Kaila Natura

Top 10 reasons for being foreign...


TOP 10 REASONS FOR BEING FRENCH:

When speaking fast you can make yourself sound gay.
Experienced the joy of winning the world cup for the first time after drugging the opposition.
You get to eat insect food like snails and frog's legs.
If there's a war you can surrender really early.
You don't have to read the subtitles on those late night films on Channel 4.
You can test your own nuclear weapons in other people's countries.
You can be ugly and still become a famous film star.
Allow Germans to march up and down your most famous street humiliating your sense of national pride.
You don't have to bother with toilets, just crap in the street.
People think you're a great lover even when you're not.

TOP 10 REASONS FOR BEING AMERICAN:

You can have a woman president without electing her.
You can spell colour wrong and get away with it.
You can call Budweiser beer.
You can be a crook and still be president.
If you've got enough money you can get elected to do anything.
If you can breathe you can get a gun.
You get to be really obese.
You can play golf in the most hideous clothes ever made and nobody seems to care.
You get to call everyone you've never met "buddy".
You can think you're the greatest nation on earth.
When you're not.
At all.

TOP 10 REASONS FOR BEING ENGLISH:

Two World Wars and One World Cup doo-dah doo-dah.
Warm beer.
You get to confuse everyone with the rules of cricket.
You get to accept defeat graciously in major sporting events.
Union jack underpants.
Water shortages guaranteed every single summer.
You can live in the past and imagine you are still a world power.
Bathing once a week-whether you need to or not.
Ditto changing underwear.
Beats being Welsh.
Or Scottish.

TOP 10 REASONS FOR BEING ITALIAN:

In-depth knowledge of bizarre pasta shapes.
Unembarrassed to wear fur.
No need to worry about tax returns.
Glorious military history prior to 400 a.d.
Can wear sunglasses inside.
Political stability.
Flexible working hours.
Live near the Pope.
Can spend hours braiding girlfriend's armpit hair.
Country run by Sicilian murderers.

TOP 10 REASONS FOR BEING INDIAN:

Dosai.
Chicken Madras.
Lamb Passanda.
Onion Bhaji.
Bombay Potatoe.
Chicken Tikka Masala.
Rogan Josh.
Popadoms.
Chicken Dopiaza.
Meat Boona.
Kingfisher lager.

TOP 10 REASONS FOR BEING WELSH:

You've got to be having a laugh, haven't you?

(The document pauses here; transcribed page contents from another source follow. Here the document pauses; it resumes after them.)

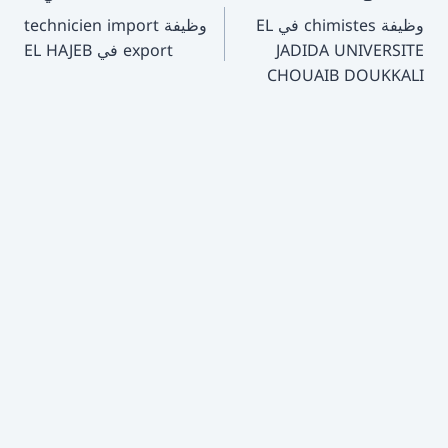
وظيفة chimistes في EL
وظيفة technicien import
المقالات
JADIDA UNIVERSITE
export في EL HAJEB
CHOUAIB DOUKKALI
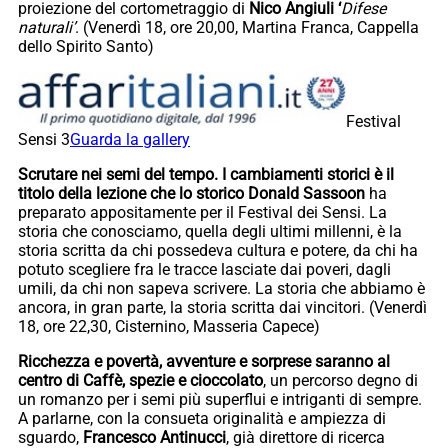
proiezione del cortometraggio di
Nico Angiuli ‘
Difese
naturali’
. (Venerdì 18, ore 20,00, Martina Franca, Cappella
dello Spirito Santo)
Festival
Sensi 3
Guarda la gallery
Scrutare nei semi del tempo. I cambiamenti storici è il
titolo della lezione che lo storico Donald Sassoon
ha
preparato appositamente per il Festival dei Sensi. La
storia che conosciamo, quella degli ultimi millenni, è la
storia scritta da chi possedeva cultura e potere, da chi ha
potuto scegliere fra le tracce lasciate dai poveri, dagli
umili, da chi non sapeva scrivere. La storia che abbiamo è
ancora, in gran parte, la storia scritta dai vincitori. (Venerdì
18, ore 22,30, Cisternino, Masseria Capece)
Ricchezza e povertà, avventure e sorprese saranno al
centro di Caffè, spezie e cioccolato
, un percorso degno di
un romanzo per i semi più superflui e intriganti di sempre.
A parlarne, con la consueta originalità e ampiezza di
sguardo,
Francesco Antinucci
, già direttore di ricerca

TOP 10 REASONS FOR BEING IRISH:

Guinness.
18 children because you can't use contraceptives.
You can get into a fight just by marching down someone's road.
Pubs never close.
Can use Papal edicts on contraception passed in the second VaticanCouncil of 1968 to persuade your girlfriend that you can't have sex with a condom on.
No one can ever remember the night before.
Kill people you don't agree with.
Stew.
More Guinness.
Eating stew and drinking guinness in an Irish pub at 3 in the morning after a bout of sectarian violence.

TOP 10 REASONS FOR BEING CANADIAN:

It beats being an American.
Only country to successfully invade the US and burn its capital to the ground.
You can play hockey 12 months a year, outdoors.
Only country to successfully invade the US and burn its capital to the ground.
Where else can you travel 1000 miles over fresh water in a canoe?
A political leader can admit to smoking pot and his/her popularity ratings will rise.
Only country to successfully invade the US and burn its capital to the ground.
Kill Grizzly bears with huge fuckoff shotguns and cover your house in their skins.
Own-an-eskimo scheme.
Only country to successfully invade the US and burn its capital to the ground.

TOP 10 REASONS FOR BEING AUSTRALIAN:

Know your great-grand-dad was murdering scum that no civilised nation on earth wanted.
Fosters Lager.
Dispossess Aborigines who have lived in your country for 40,000 years because you think it belongs to you.
Annihilate England every time you play them at cricket.
Tact and sensitivity.
Bondi Beach.
Other beaches.
Liberated attitude to homosexuals.
Being the world champs at Auzzi Rules football
Very well mannered and cultured

TOP 10 REASONS FOR BEING SOUTH AFRICAN:

Being able to win the world cup rugby the first time you enter the competition.
Get to eat raw dried meat and call it a treat.
Stable and politically safe economy.
Thinking that Gays only live outside the country.
Having a flag which looks more like Joseph's Technicolor dream coat
Having 11 official languages and only being able to speak one
Having an ex convict as your president.
Having one of the most honest postal services in the world.